Exercise aim: Among the lines below, take the one holding "the foundation for", the one holding "signals traveling across wires.", and all lines between them. Set them down exactly.

Data provided:
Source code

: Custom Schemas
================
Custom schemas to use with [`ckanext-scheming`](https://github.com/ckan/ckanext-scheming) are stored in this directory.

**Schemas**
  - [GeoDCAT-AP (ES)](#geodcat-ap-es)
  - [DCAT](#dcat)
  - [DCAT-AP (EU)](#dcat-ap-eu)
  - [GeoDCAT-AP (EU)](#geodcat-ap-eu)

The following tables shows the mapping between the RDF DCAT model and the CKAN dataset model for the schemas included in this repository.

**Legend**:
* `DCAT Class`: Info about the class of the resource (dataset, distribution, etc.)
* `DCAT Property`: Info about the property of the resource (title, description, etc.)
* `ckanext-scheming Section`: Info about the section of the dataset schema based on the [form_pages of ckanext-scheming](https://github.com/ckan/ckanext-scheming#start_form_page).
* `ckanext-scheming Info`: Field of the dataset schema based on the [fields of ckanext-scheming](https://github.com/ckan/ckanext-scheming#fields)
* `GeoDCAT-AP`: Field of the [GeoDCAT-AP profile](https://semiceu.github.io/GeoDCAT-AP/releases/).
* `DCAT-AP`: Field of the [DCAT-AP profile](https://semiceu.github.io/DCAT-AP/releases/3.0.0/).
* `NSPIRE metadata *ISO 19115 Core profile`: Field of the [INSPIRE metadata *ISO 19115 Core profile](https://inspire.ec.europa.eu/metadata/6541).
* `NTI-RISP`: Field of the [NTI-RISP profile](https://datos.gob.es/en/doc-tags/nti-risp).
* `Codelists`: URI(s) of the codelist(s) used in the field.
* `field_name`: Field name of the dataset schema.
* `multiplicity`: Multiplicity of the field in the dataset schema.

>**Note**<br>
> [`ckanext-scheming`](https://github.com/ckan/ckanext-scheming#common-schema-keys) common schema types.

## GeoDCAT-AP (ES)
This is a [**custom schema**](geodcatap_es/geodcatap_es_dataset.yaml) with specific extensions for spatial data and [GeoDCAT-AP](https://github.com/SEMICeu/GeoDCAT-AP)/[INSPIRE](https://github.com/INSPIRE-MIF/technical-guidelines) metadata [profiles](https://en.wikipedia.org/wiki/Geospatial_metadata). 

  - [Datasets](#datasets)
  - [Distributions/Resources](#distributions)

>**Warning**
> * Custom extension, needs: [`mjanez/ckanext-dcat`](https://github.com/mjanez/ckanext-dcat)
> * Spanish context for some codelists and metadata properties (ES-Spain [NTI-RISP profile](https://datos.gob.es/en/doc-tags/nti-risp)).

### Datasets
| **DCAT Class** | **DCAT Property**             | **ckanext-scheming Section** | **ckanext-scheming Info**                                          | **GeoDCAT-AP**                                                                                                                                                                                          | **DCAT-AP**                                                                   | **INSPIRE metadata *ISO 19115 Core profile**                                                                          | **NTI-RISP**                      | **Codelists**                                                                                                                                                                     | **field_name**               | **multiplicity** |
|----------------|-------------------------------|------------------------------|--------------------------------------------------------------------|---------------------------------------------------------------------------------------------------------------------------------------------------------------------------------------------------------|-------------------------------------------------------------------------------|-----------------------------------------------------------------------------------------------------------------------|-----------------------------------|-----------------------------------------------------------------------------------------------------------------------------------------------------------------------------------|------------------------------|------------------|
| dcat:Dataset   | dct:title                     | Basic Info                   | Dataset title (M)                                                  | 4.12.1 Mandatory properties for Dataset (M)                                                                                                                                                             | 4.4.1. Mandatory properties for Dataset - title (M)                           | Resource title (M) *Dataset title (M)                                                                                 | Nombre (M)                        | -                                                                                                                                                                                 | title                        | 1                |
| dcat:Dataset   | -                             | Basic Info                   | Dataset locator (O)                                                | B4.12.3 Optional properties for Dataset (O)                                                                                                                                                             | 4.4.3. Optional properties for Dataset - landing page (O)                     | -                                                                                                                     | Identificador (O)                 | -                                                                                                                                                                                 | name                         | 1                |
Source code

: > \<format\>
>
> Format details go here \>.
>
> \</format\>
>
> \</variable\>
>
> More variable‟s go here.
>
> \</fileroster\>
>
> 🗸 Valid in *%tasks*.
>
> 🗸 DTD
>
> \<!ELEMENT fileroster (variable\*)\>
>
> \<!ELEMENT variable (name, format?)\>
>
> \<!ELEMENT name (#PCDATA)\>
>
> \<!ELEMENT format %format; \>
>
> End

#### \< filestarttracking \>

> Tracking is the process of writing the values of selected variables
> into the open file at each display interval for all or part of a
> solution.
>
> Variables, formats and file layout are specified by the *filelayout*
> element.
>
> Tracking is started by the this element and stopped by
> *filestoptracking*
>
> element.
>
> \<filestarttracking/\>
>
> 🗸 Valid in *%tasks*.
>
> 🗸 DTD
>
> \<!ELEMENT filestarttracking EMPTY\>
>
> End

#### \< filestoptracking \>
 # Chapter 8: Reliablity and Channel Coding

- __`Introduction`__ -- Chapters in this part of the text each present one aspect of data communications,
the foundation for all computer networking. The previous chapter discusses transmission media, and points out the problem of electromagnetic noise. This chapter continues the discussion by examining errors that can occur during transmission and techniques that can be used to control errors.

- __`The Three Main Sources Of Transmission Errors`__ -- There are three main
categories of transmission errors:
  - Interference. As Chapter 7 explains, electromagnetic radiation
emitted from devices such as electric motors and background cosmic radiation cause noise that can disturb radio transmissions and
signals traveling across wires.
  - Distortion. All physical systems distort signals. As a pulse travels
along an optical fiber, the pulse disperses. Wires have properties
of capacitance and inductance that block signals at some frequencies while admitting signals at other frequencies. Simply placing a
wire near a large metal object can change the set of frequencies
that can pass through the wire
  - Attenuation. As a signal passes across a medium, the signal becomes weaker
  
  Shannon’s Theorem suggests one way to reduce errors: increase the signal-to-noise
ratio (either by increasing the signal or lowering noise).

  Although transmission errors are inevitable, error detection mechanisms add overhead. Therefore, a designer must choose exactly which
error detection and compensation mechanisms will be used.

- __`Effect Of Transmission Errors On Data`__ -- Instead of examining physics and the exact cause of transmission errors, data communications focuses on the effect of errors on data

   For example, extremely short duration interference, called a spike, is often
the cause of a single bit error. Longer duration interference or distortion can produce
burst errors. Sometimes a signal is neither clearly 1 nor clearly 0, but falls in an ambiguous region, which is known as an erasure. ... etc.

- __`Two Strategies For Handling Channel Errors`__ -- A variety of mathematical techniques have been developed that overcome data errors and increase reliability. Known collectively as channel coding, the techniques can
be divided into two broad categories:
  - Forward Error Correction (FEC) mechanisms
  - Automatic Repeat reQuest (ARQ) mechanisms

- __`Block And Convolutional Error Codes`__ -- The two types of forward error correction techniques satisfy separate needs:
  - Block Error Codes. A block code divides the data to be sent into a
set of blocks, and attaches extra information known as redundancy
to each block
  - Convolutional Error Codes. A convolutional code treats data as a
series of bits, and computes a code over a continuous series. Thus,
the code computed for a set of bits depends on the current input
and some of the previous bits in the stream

Exercise output:
the foundation for all computer networking. The previous chapter discusses transmission media, and points out the problem of electromagnetic noise. This chapter continues the discussion by examining errors that can occur during transmission and techniques that can be used to control errors.

- __`The Three Main Sources Of Transmission Errors`__ -- There are three main
categories of transmission errors:
  - Interference. As Chapter 7 explains, electromagnetic radiation
emitted from devices such as electric motors and background cosmic radiation cause noise that can disturb radio transmissions and
signals traveling across wires.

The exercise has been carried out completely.